If Mac is serious about the 3D market, (and it honestly hasn't demonstrated it is, atleast for professional level work), they will start offering highend cards to their customers, cards such as the Nvidia Quadro FX 1100. Until it offers such cards, they are merely talking out their ass about 3D and Macs.
"What can a thoughtful man hope for mankind on Earth, given the experience of the past million years? Nothing." -Bokonon
What crack are you smoking?
The O2 had EXCEPTIONAL effective memory bandwidth, somewhere on the order of 1GBps, with 2.1GBps thoeretical. That's why it's STILL good at doing DV processing. There isn't a consumer product available *today* that can compete in DV streaming, at *any* price. Yes, the CPU was shit (maybe not shit, but certianly over priced if you were doing CPU intensive stuff). No argument there. But the memory system was, and still is, quite exceptional. And it was quite a while before Maya (didn't even exist for PC until mid '98--TWO years, that's decades in the computer world).

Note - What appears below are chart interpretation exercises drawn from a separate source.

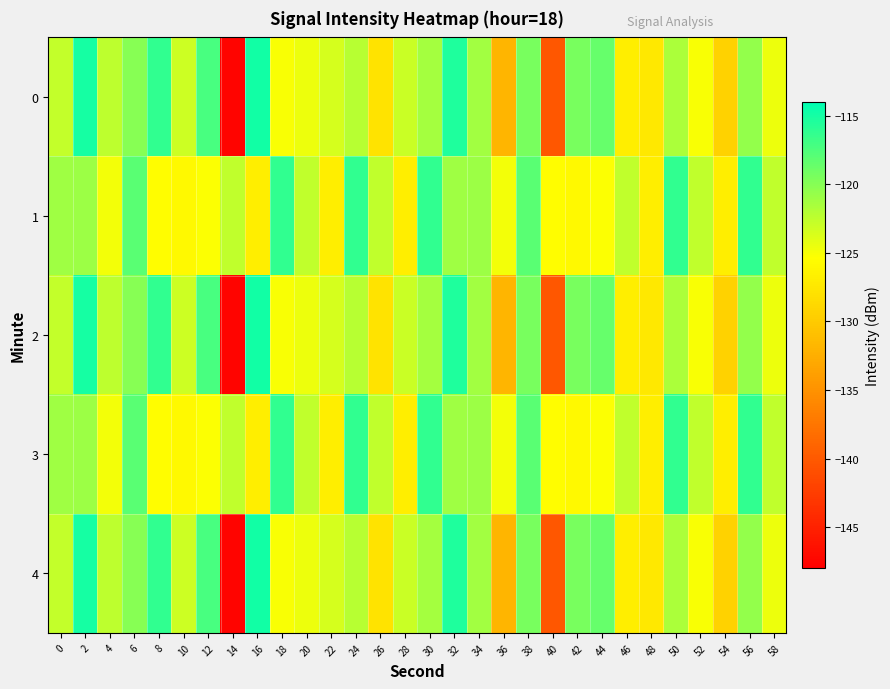

Reading left to right, list all the values displayed in this chart.

0: 0=-122.7	2=-115.0	4=-122.4	6=-120.1	8=-116.2	10=-123.0	12=-117.3	14=-147.5	16=-114.8	18=-125.1	20=-124.6	22=-123.4	24=-122.1	26=-127.8	28=-122.9	30=-121.4	32=-115.4	34=-121.2	36=-131.9	38=-119.4	40=-140.3	42=-119.4	44=-118.6	46=-126.8	48=-127.3	50=-121.6	52=-125.2	54=-129.4	56=-120.5	58=-124.5
1: 0=-121.1	2=-121.0	4=-124.8	6=-118.1	8=-125.5	10=-125.9	12=-125.3	14=-122.5	16=-126.8	18=-116.2	20=-122.5	22=-126.8	24=-116.2	26=-122.5	28=-126.8	30=-116.2	32=-121.1	34=-121.0	36=-124.8	38=-118.1	40=-125.5	42=-125.9	44=-125.3	46=-122.5	48=-126.8	50=-116.2	52=-122.5	54=-126.8	56=-116.2	58=-122.5
2: 0=-122.7	2=-115.0	4=-122.4	6=-120.1	8=-116.2	10=-123.0	12=-117.3	14=-147.5	16=-114.8	18=-125.1	20=-124.6	22=-123.4	24=-122.1	26=-127.8	28=-122.9	30=-121.4	32=-115.4	34=-121.2	36=-131.9	38=-119.4	40=-140.3	42=-119.4	44=-118.6	46=-126.8	48=-127.3	50=-121.6	52=-125.2	54=-129.4	56=-120.5	58=-124.5
3: 0=-121.1	2=-121.0	4=-124.8	6=-118.1	8=-125.5	10=-125.9	12=-125.3	14=-122.5	16=-126.8	18=-116.2	20=-122.5	22=-126.8	24=-116.2	26=-122.5	28=-126.8	30=-116.2	32=-121.1	34=-121.0	36=-124.8	38=-118.1	40=-125.5	42=-125.9	44=-125.3	46=-122.5	48=-126.8	50=-116.2	52=-122.5	54=-126.8	56=-116.2	58=-122.5
4: 0=-122.7	2=-115.0	4=-122.4	6=-120.1	8=-116.2	10=-123.0	12=-117.3	14=-147.5	16=-114.8	18=-125.1	20=-124.6	22=-123.4	24=-122.1	26=-127.8	28=-122.9	30=-121.4	32=-115.4	34=-121.2	36=-131.9	38=-119.4	40=-140.3	42=-119.4	44=-118.6	46=-126.8	48=-127.3	50=-121.6	52=-125.2	54=-129.4	56=-120.5	58=-124.5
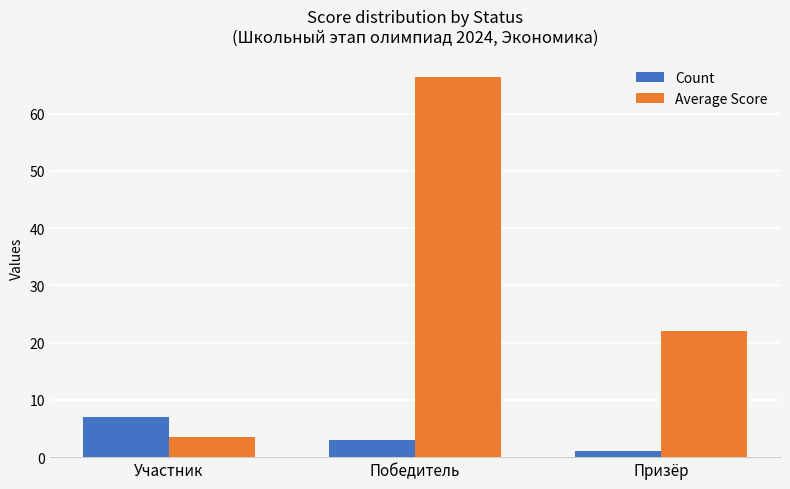

What are all the series names shown in the legend?

Count, Average Score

The local TV affiliates are still using O2s for streaming their stations. I imagine they're moving on to either Octanes or bigger systems with the HDTV boards, since that's the direction things are moving, but that's the thing:
SGI always targeted niche markets, and they were unsurpassed by anyone in those markets, still are, in many cases. Oil companies and car/airplane manufactures still use their Origin line for visualzation of huge datasets... Because NOBODY else can do it. Somewhat unreliable my ass, this fellow likely has never even laid naked eye on/or worked on one of their big iron systems.
The niche market business plan combined with their pissing off their very talented engineers (which moved on mostly to Nvidia, who'da figured) is what is sending them to the grave.
-1 (DUH)
Yup, this is the KKR, the "Original Bad Boy" of the private equity world. Remember that book, Barbarians at the Gate, about the leveraged buyout of RJR Nabisco? KKR were the "barbarians."